The Federal Court Reaffirms that Guilt by Association is not the Proper Test for Complicity in Crimes Against Humanity: Habibi v. Canada (Citizenship and Immigration), 2016 FC 253Habibi v. Canada (Citizenship and Immigration), 2016 FC 253 (CanLII)
In Habibi, the Applicants (Mr. Habibi and his wife, Ms. Khoshadel) had applied for refugee protection on the basis of religious persecution for having converted to Christianity in Iran. The Refugee Protection Division (RPD) had concluded that in addition to not being Convention refugees or persons in need of protection, Mr. Habibi was excluded pursuant to section 98 of the Immigration and Refugee Protection Act due to a finding that he had been complicit in committing crimes against humanity pursuant to Article 1F (a) of the Convention Relating to the Satatus of Refugees.
According to the RPD, Mr. Habibi must have been complicit in crimes against humanity undertaken by the Iranian Regime because of his 28 years’ of service as a police officer in Iran, and his having achieved the high rank of Lieutenant Colonel upon retirement. The RPD stated:
not only would [Mr. Habibi] have been aware of the police’s co-operation with and support for other agencies such as the Komiteh [revolutionary committee], but also have been involved in providing direction to the actions of police when working with other agencies.
In its findings, the RPD rejected the direct testimony of Mr. Habibi that he “had never transferred a prisoner to another security or enforcement agency which had committed crimes and crimes against humanity”.
On Judicial Review, the Federal Court found that although the RPD had been “mindful” of the test set out by the Supreme Court of Canada in Ezokola v Canada (Citizenship and Immigration), 2013 SCC 40, which required that there had to be evidence of Mr. Habibi “personally making a voluntary, knowing and significant contribution to crimes against humanity or the criminal purposes of the Iranian regime”, the RPD had nonetheless “incorrectly and unreasonably applied the test”. More specifically, the RPD’s decision was not based on an individualized assessment, as had been required in Ezokola, but a “guilt by association” determination, contrary to Ezokola. In so doing, the RPD had failed to properly consider the six contextual factors set out in Ezokola, including the size and nature of the Iranian police force.

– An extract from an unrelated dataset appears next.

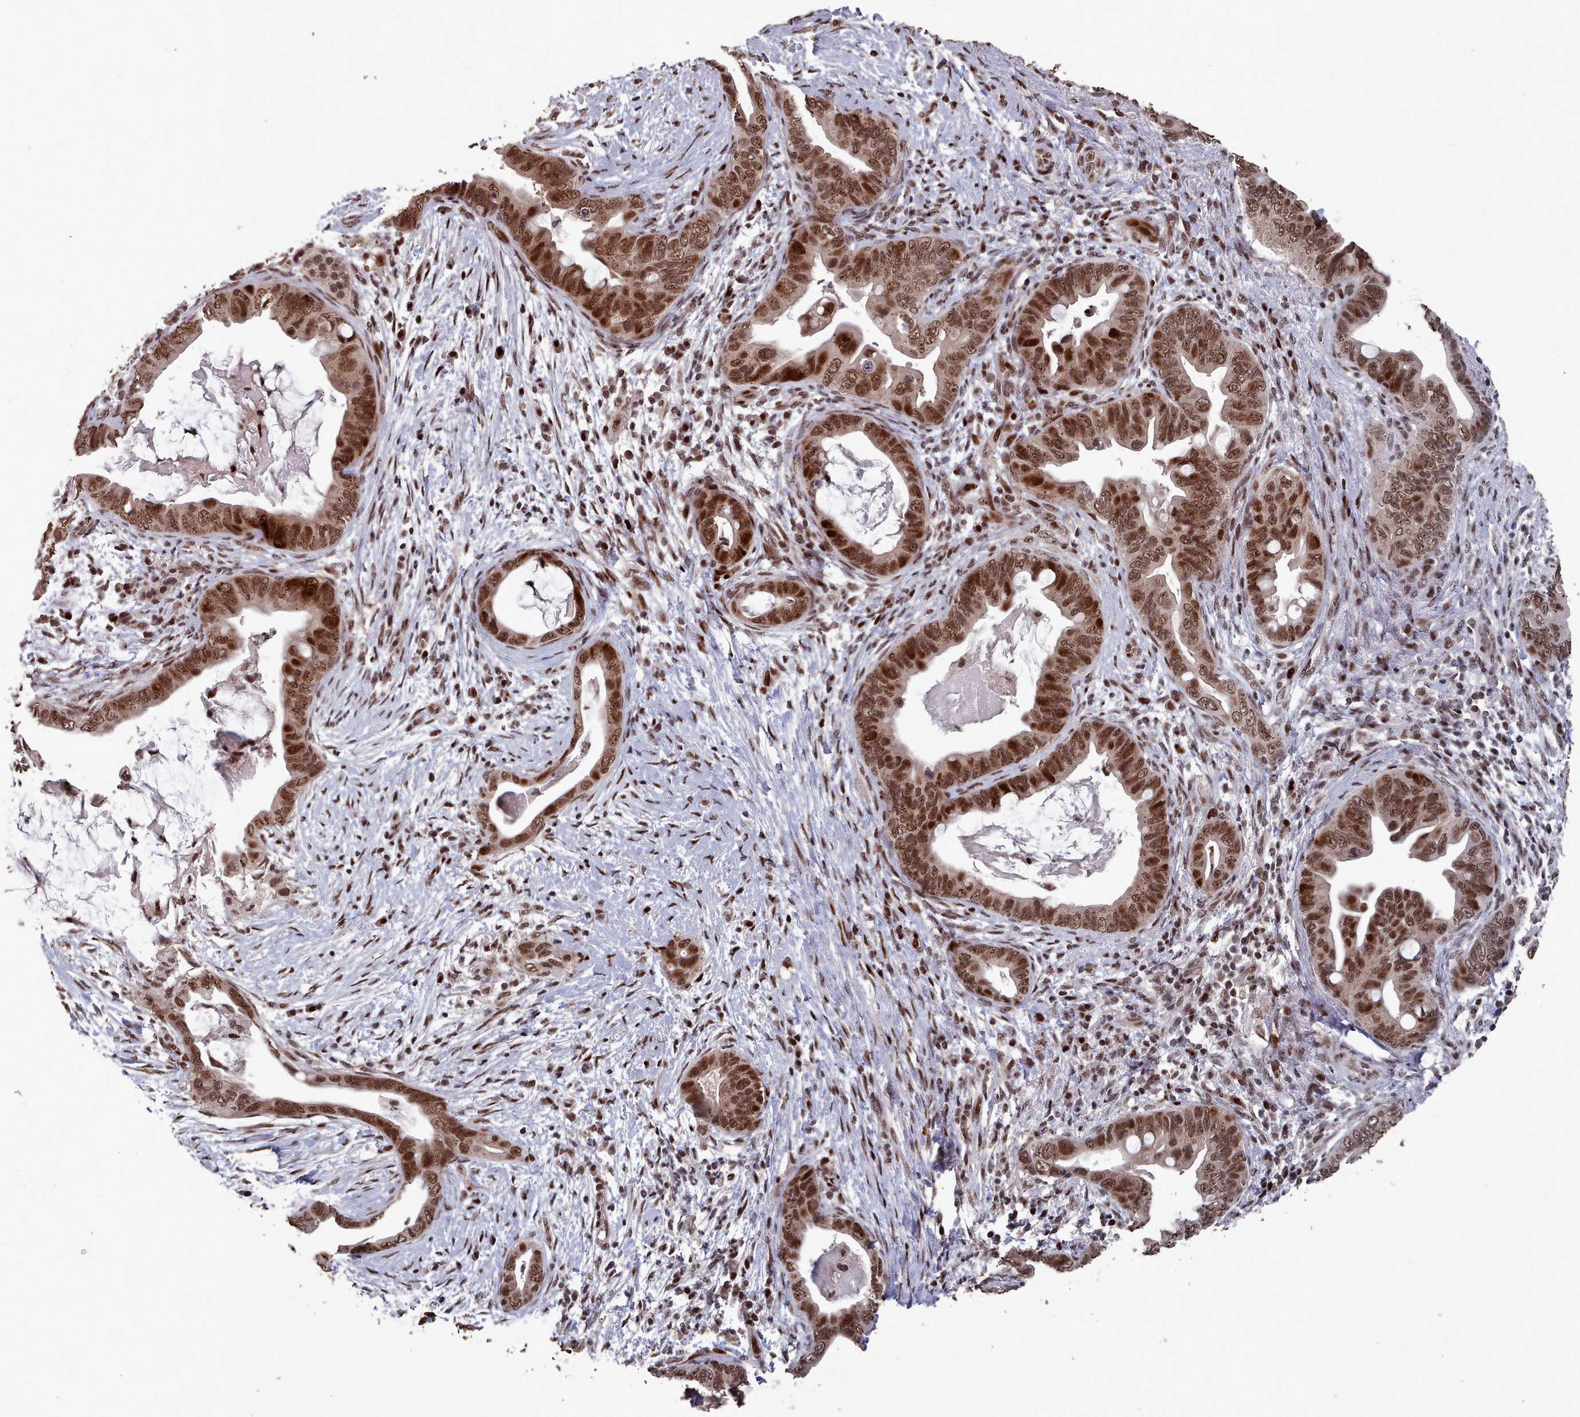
{"staining": {"intensity": "strong", "quantity": ">75%", "location": "nuclear"}, "tissue": "pancreatic cancer", "cell_type": "Tumor cells", "image_type": "cancer", "snomed": [{"axis": "morphology", "description": "Adenocarcinoma, NOS"}, {"axis": "topography", "description": "Pancreas"}], "caption": "The image shows immunohistochemical staining of pancreatic cancer. There is strong nuclear expression is present in about >75% of tumor cells.", "gene": "PNRC2", "patient": {"sex": "male", "age": 75}}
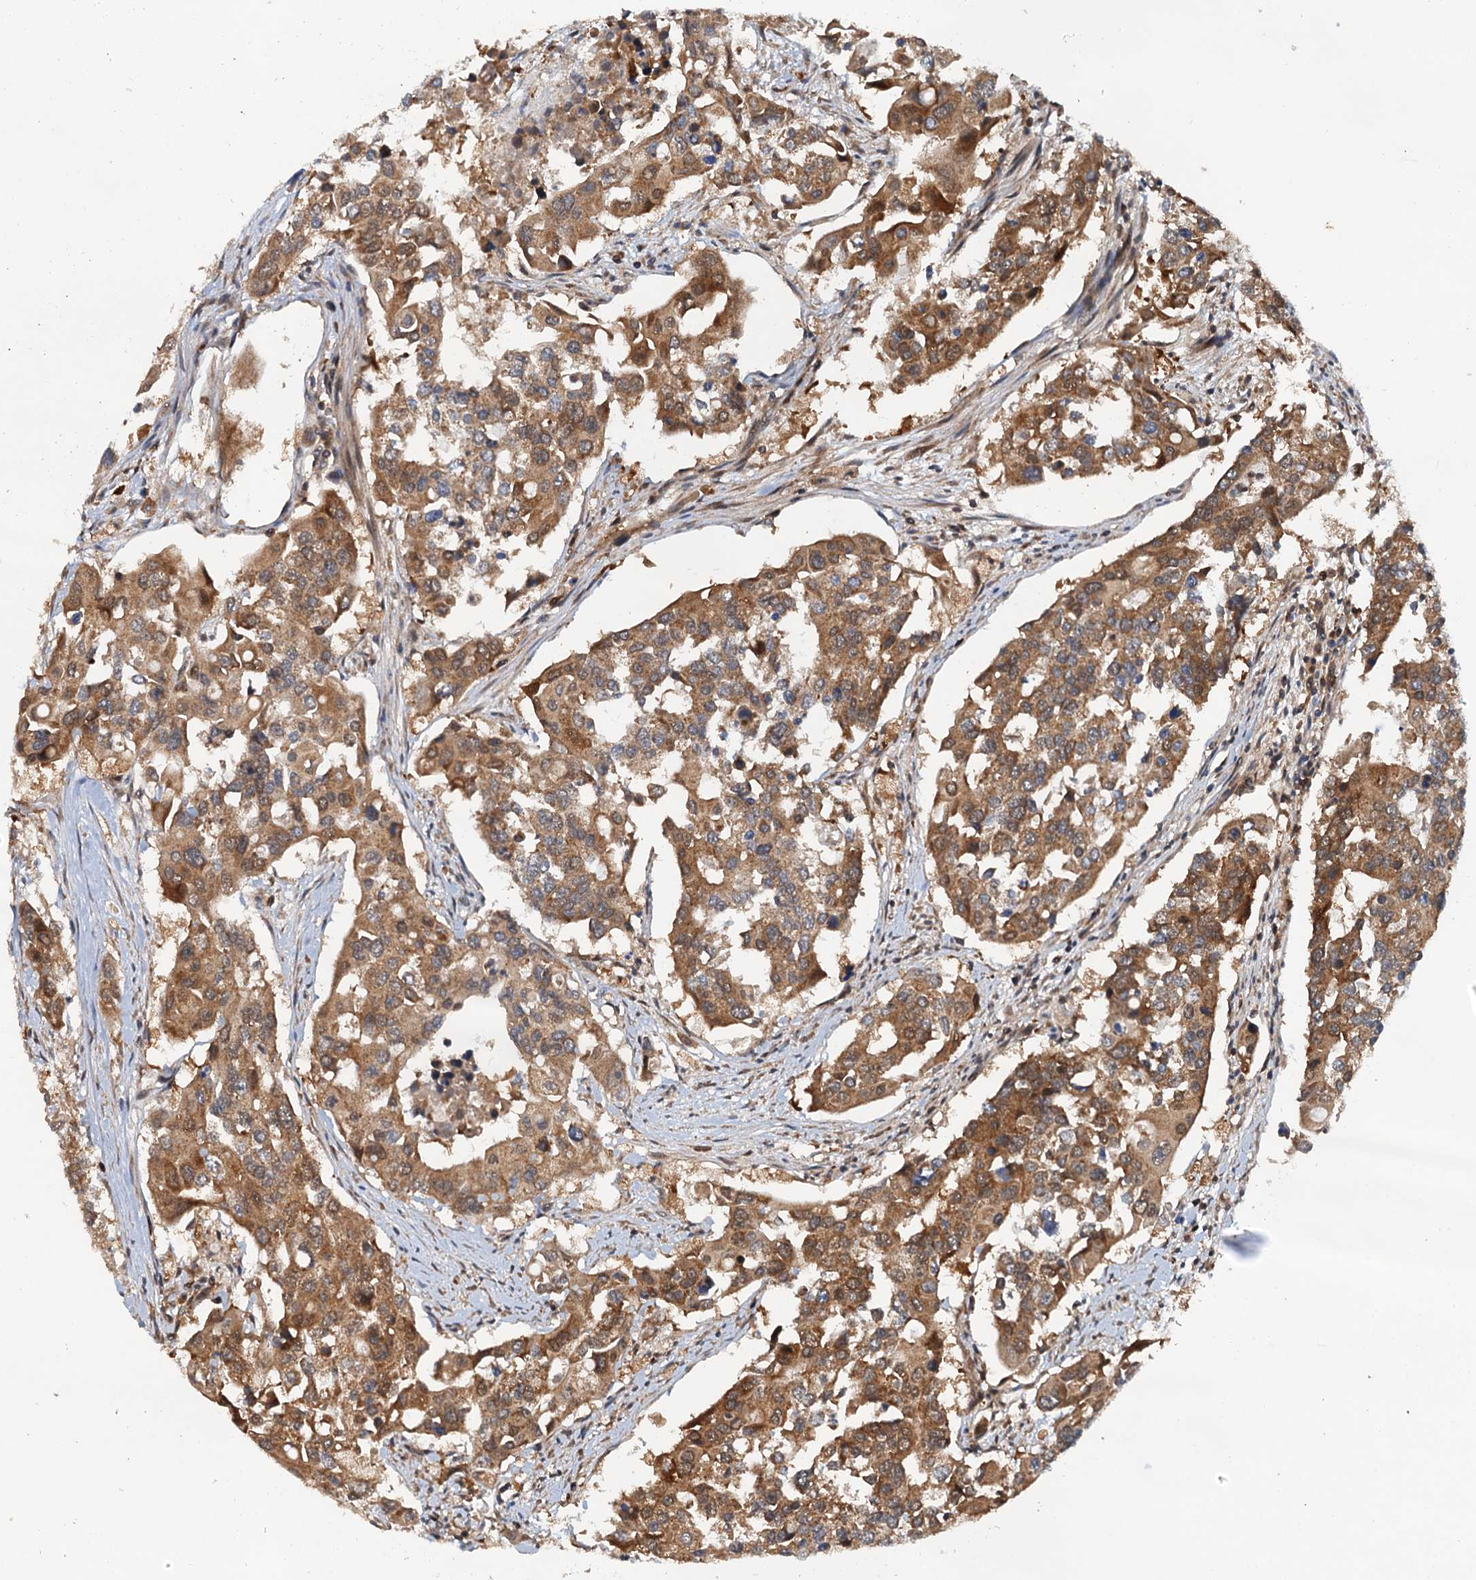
{"staining": {"intensity": "moderate", "quantity": ">75%", "location": "cytoplasmic/membranous"}, "tissue": "colorectal cancer", "cell_type": "Tumor cells", "image_type": "cancer", "snomed": [{"axis": "morphology", "description": "Adenocarcinoma, NOS"}, {"axis": "topography", "description": "Colon"}], "caption": "Moderate cytoplasmic/membranous protein expression is identified in about >75% of tumor cells in colorectal adenocarcinoma. The staining is performed using DAB (3,3'-diaminobenzidine) brown chromogen to label protein expression. The nuclei are counter-stained blue using hematoxylin.", "gene": "AAGAB", "patient": {"sex": "male", "age": 77}}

The Federal Court ordered that another panel of the RPD make a determination as to the Applicants’ refugee claim.
It is a relief that Mr. Habibi and Ms. Khoshadel are permitted to make their case for refugee and/or protected status without the erroneous application of a serious ground for exclusion. However, the decision of the RPD does create the uncomfortable reality that even with guidance from the Supreme Court of Canada, decisions are being made in respect of exclusions that are only being caught due to judicial reviews (or appeals). Although it is to be expected that decisions of first instance will not always be correct or reasonable (hence the opportunity for an appeal or a judicial review if provided leave), the reality is that not all applicants will pursue the process, either due to financial constraints or other issues. It is therefore imperative that as much as is possible, decision makers of first instance thoroughly consider binding authority and come to reasonable conclusions that are warranted in the specific circumstances of the claim before them.